حَدَّثَنَا حَرْمَلَةُ بْنُ يَحْيَى حَدَّثَنَا عَبْدُ اللَّهِ بْنُ وَهْبٍ أَخْبَرَنِي ابْنُ لَهِيعَةَ عَنْ عِيسَى بْنِ عَبْدِ الرَّحْمَنِ عَنْ زَيْدِ بْنِ أَسْلَمَ عَنْ أَبِيهِ عَنْ عُمَرَ بْنِ الْخَطَّابِ أَنَّهُ خَرَجَ يَوْمًا إِلَى مَسْجِدِ رَسُولِ اللَّهِ صَلَّى اللَّهُ عَلَيْهِ وَسَلَّمَ فَوَجَدَ مُعَاذَ بْنَ جَبَلٍ قَاعِدًا عِنْدَ قَبْرِ النَّبِيِّ صَلَّى اللَّهُ عَلَيْهِ وَسَلَّمَ يَبْكِي فَقَالَ مَا يُبْكِيكَ قَالَ يُبْكِينِي شَيْءٌ سَمِعْتُهُ مِنْ رَسُولِ اللَّهِ صَلَّى اللَّهُ عَلَيْهِ وَسَلَّمَ سَمِعْتُ رَسُولَ اللَّهِ صَلَّى اللَّهُ عَلَيْهِ وَسَلَّمَ يَقُولُ إِنَّ يَسِيرَ الرِّيَاءِ شِرْكٌ وَإِنَّ مَنْ عَادَى لِلَّهِ وَلِيًّا فَقَدْ بَارَزَ اللَّهَ بِالْمُحَارَبَةِ إِنَّ اللَّهَ يُحِبُّ الْأَبْرَارَ الْأَتْقِيَاءَ الْأَخْفِيَاءَ الَّذِينَ إِذَا غَابُوا لَمْ يُفْتَقَدُوا وَإِنْ حَضَرُوا لَمْ يُدْعَوْا وَلَمْ يُعْرَفُوا قُلُوبُهُمْ مَصَابِيحُ الْهُدَى يَخْرُجُونَ مِنْ كُلِّ غَبْرَاءَ مُظْلِمَةٍ * رواه ابن ماجة

Telah menceritakan kepada kami Harmalah bin Yahya telah menceritakan kepada kami Abdullah bin Wahb telah mengabarkan kepadaku Ibnu Lahi’ah dari Isa bin Abdurrahman dari Zaid bin Aslam dari Aslam dari Umar bin Khattab, bahwa suatu ketika dia keluar menuju masjid Nabilalu berjumpa dengan Mu’adz bin Jabal yang sedang duduk di sisi Kuburan Nabisambil menangis. Maka ia pun bertanya, “Apa yang membuatmu manangis?” Mu’adz menjawab, “Aku menangis karena sesuatu yang aku dengar dari Rasulullah ﷺ, aku mendengar Rasulullahbersabda, “Sesungguhnya riya’ yang paling ringan pun sudah terhitung syirik, dan sesungguhnya orang yang memusuhi wali Allah maka dia telah menantang bertarung dengan Allah. Sesungguhnya Allah mencintai orang-orang yang baik lagi bertakwa dan tidak dikenal, yaitu orang-orang yang apabila menghilang maka mereka tidak dicari-cari, dan jika mereka hadir maka mereka tidak di kenal, hati mereka ibarat lentera-lentera petunjuk yang muncul dari setiap bumi yang gelap.” (HR. Ibnu Majah).

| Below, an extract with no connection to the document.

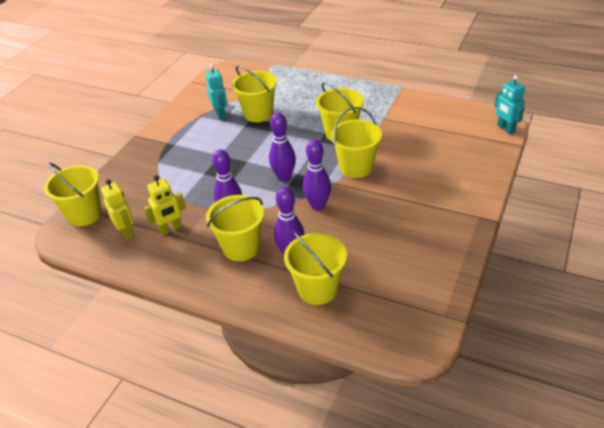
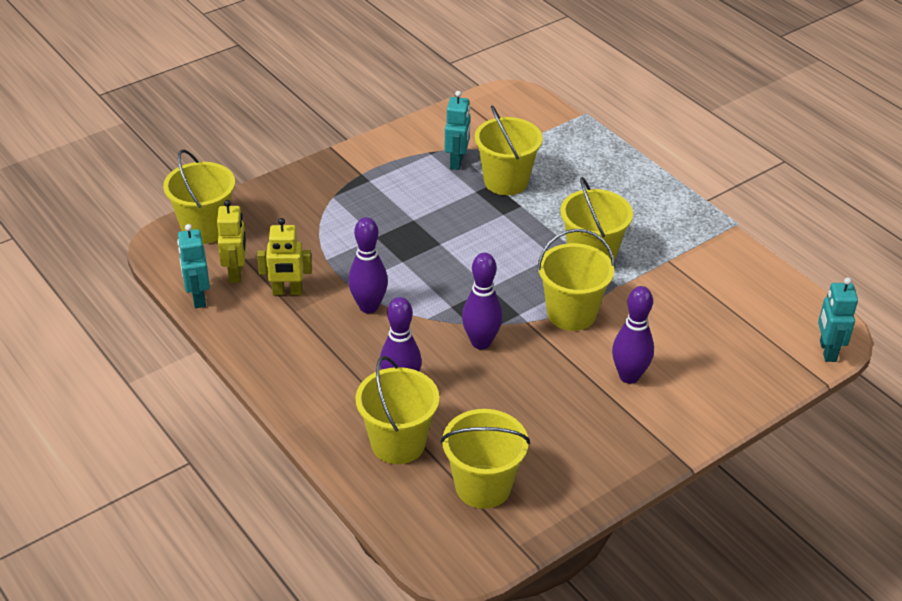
camera: 25 degrees right, 0 degrees up
yellow bucket [206,195,264,261] -> yellow bucket moved to [441,409,530,509]
purple bowling pin [269,113,296,182] -> purple bowling pin moved to [612,286,654,384]
none -> turquoise robot [177,224,210,308]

Jangankan seperti akar dan pondasi, bisa sakdermo menjadi batang dan dinding saja perlu perjuangan yang berat dan susah. Banyak cobaan dan rintangan untuk menegakkannya, untuk selalu bisa murni dan ikhlas karena Allah. Setiap saat, setiap waktu. Allah Al-Musta’an (Kepada Allah tempat minta pertolongan).